— Ну спасибо, — поморщился Олег. — Но
в целом ты прав, мы никому не нужны. Меня сфинксы чуть не
сожрали.
— Извини, если это прозвучало слишком
резко. Так что с Катей? — продолжил я как ни в чем не бывало.
— Ты только ее так не называй, —
хмыкнул Громов. — Иначе на дуэль вызовет и сожжет, как сможет. Но…
она тоже отброс. Очень взрывоопасный, как и все ее родственники.

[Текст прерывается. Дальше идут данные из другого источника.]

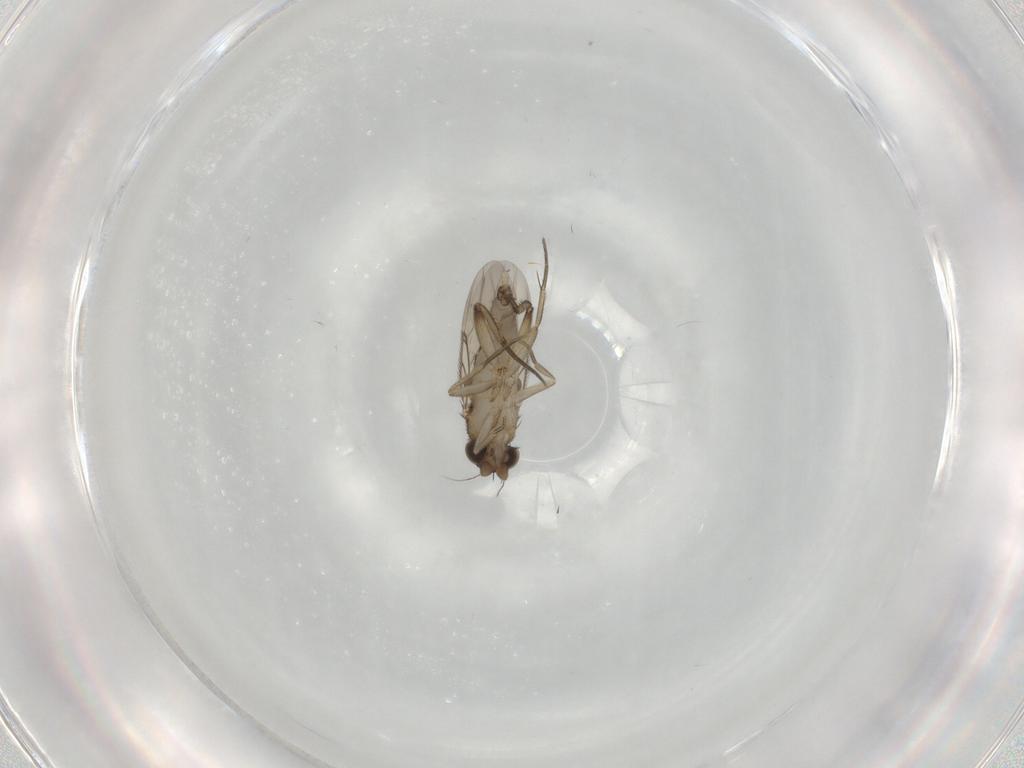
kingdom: Animalia
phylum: Arthropoda
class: Insecta
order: Diptera
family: Phoridae
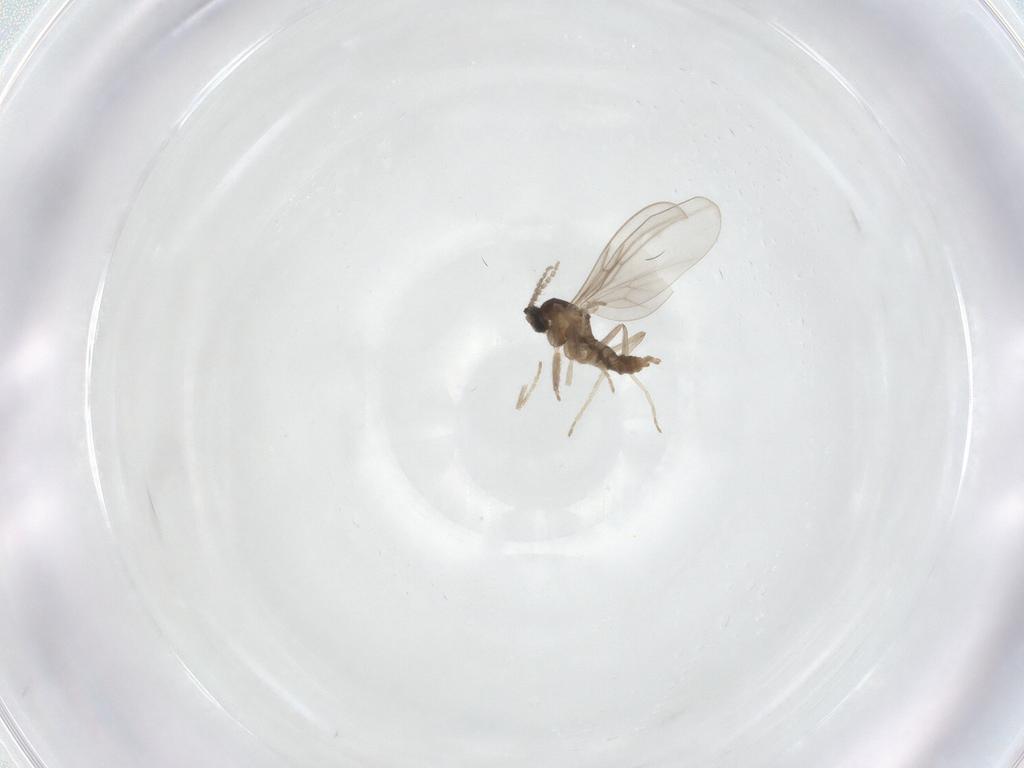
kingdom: Animalia
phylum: Arthropoda
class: Insecta
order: Diptera
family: Cecidomyiidae
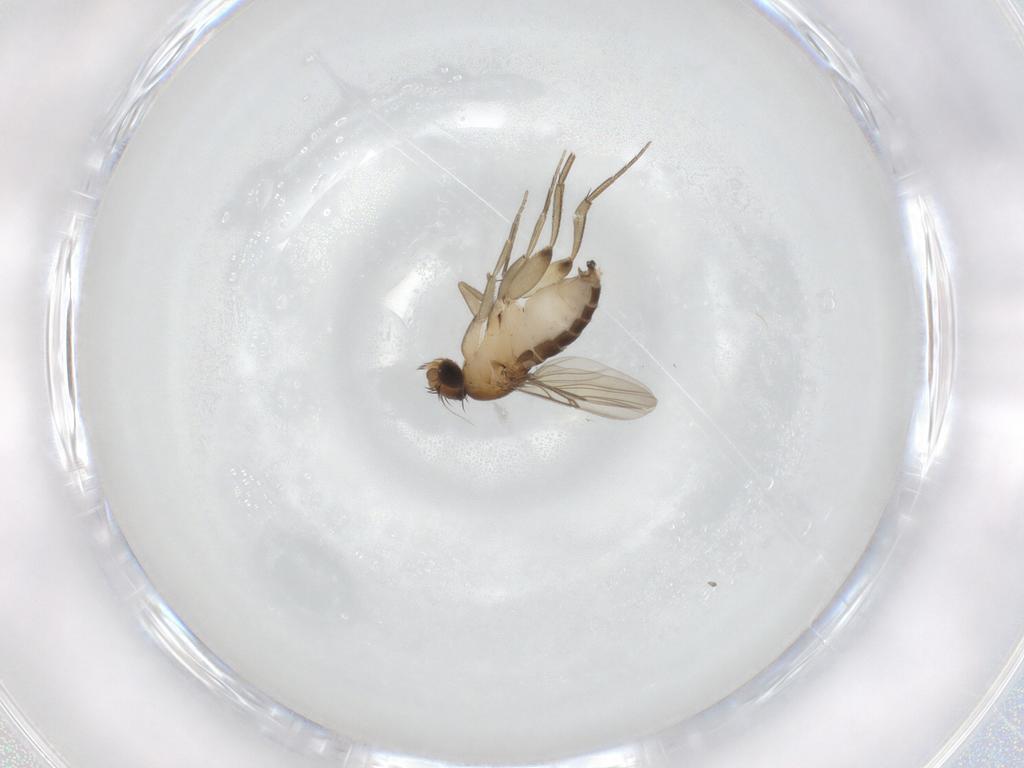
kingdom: Animalia
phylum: Arthropoda
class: Insecta
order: Diptera
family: Phoridae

Вернее, приемные дети Пожарских. Только один из них достоин трона,
а значит, всем остальным не жить.
— Потрясающе, а если она просто
выйдет из гонки, отказавшись от призрачного стула? —
поинтересовался я.
— Отказаться от трона — значит
отказаться от титулов и рода. Безродных без сил и способностей
пожрут сфинксы, — передернув плечами, сказал Олег, и я понял, что
это не просто фигуральное выражение. — В академию может войти
только аристократ, претендующий на место в высшем обществе. Как и
выйти из нее.
— Какое славное место, — усмехнулся
я, делая себе еще одну зарубку в памяти. — Тогда что здесь делают
девочки без способностей и дара бога?
— Их провели одаренные родители, пока
они считались детьми, для поиска мужа. Либо они станут чьими-то
женами и выйдут отсюда уже после объявления неразрывного брака,
будь хоть третьими в гаремах, либо… их пожрут сфинксы, —
поморщившись, объяснил Олег. — Хотя, конечно, может произойти чудо,
и одна из них обретет дар богов, став претенденткой на место главы
рода, но я о таком только читал.
— Ясно. Братоубийственная война до
последнего выжившего и нулевая толерантность при полном
равноправии. Это мне нравится, — усмехнулся я. — А что с деньгами?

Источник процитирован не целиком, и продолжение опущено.